▶ [TASK GOAL] Copy each line from the data that has the word "HTTP" in it.

=== Section Start ===

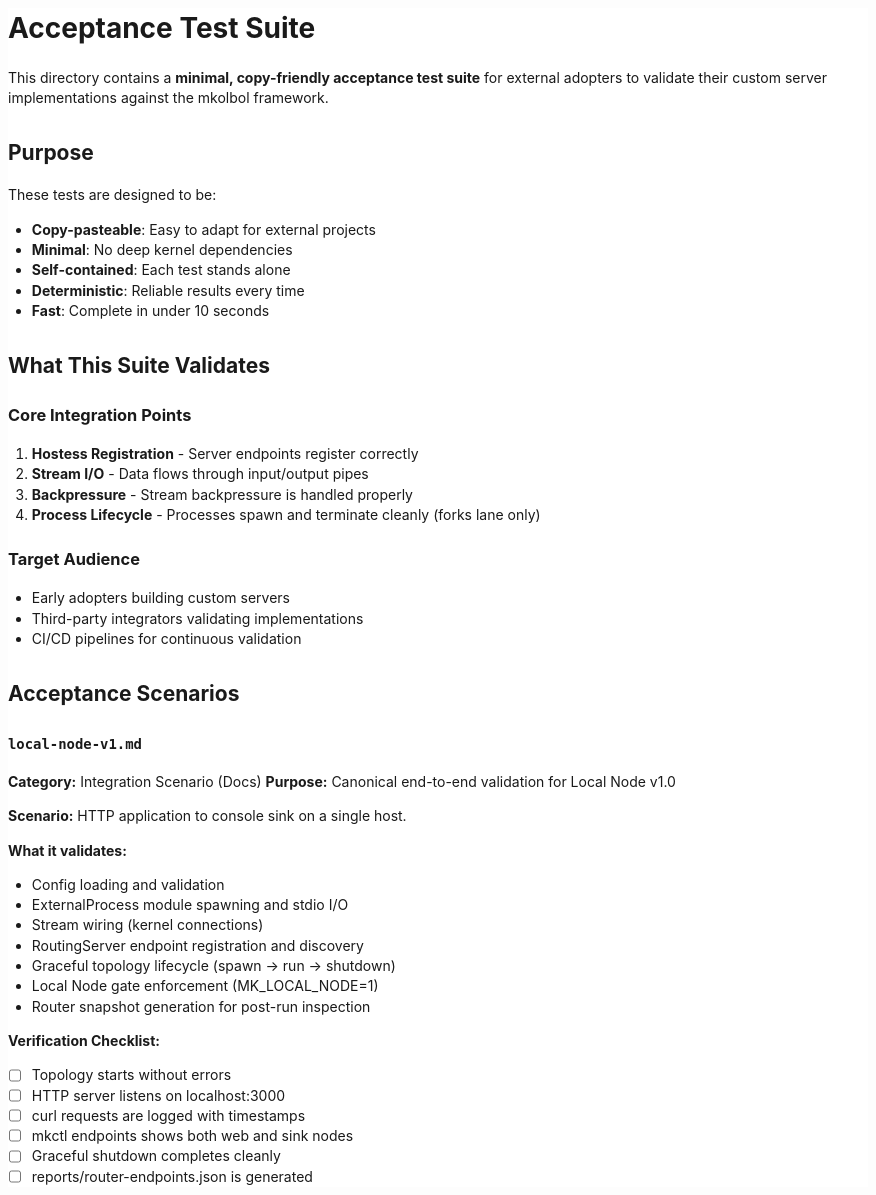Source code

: # Acceptance Test Suite

This directory contains a **minimal, copy-friendly acceptance test suite** for external adopters to validate their custom server implementations against the mkolbol framework.

## Purpose

These tests are designed to be:

- **Copy-pasteable**: Easy to adapt for external projects
- **Minimal**: No deep kernel dependencies
- **Self-contained**: Each test stands alone
- **Deterministic**: Reliable results every time
- **Fast**: Complete in under 10 seconds

## What This Suite Validates

### Core Integration Points

1. **Hostess Registration** - Server endpoints register correctly
2. **Stream I/O** - Data flows through input/output pipes
3. **Backpressure** - Stream backpressure is handled properly
4. **Process Lifecycle** - Processes spawn and terminate cleanly (forks lane only)

### Target Audience

- Early adopters building custom servers
- Third-party integrators validating implementations
- CI/CD pipelines for continuous validation

## Acceptance Scenarios

### `local-node-v1.md`

**Category:** Integration Scenario (Docs)
**Purpose:** Canonical end-to-end validation for Local Node v1.0

**Scenario:** HTTP application to console sink on a single host.

**What it validates:**

- Config loading and validation
- ExternalProcess module spawning and stdio I/O
- Stream wiring (kernel connections)
- RoutingServer endpoint registration and discovery
- Graceful topology lifecycle (spawn → run → shutdown)
- Local Node gate enforcement (MK_LOCAL_NODE=1)
- Router snapshot generation for post-run inspection

**Verification Checklist:**

- [ ] Topology starts without errors
- [ ] HTTP server listens on localhost:3000
- [ ] curl requests are logged with timestamps
- [ ] mkctl endpoints shows both web and sink nodes
- [ ] Graceful shutdown completes cleanly
- [ ] reports/router-endpoints.json is generated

=== Section End ===

▶ [TASK ANSWER]
**Scenario:** HTTP application to console sink on a single host.
- [ ] HTTP server listens on localhost:3000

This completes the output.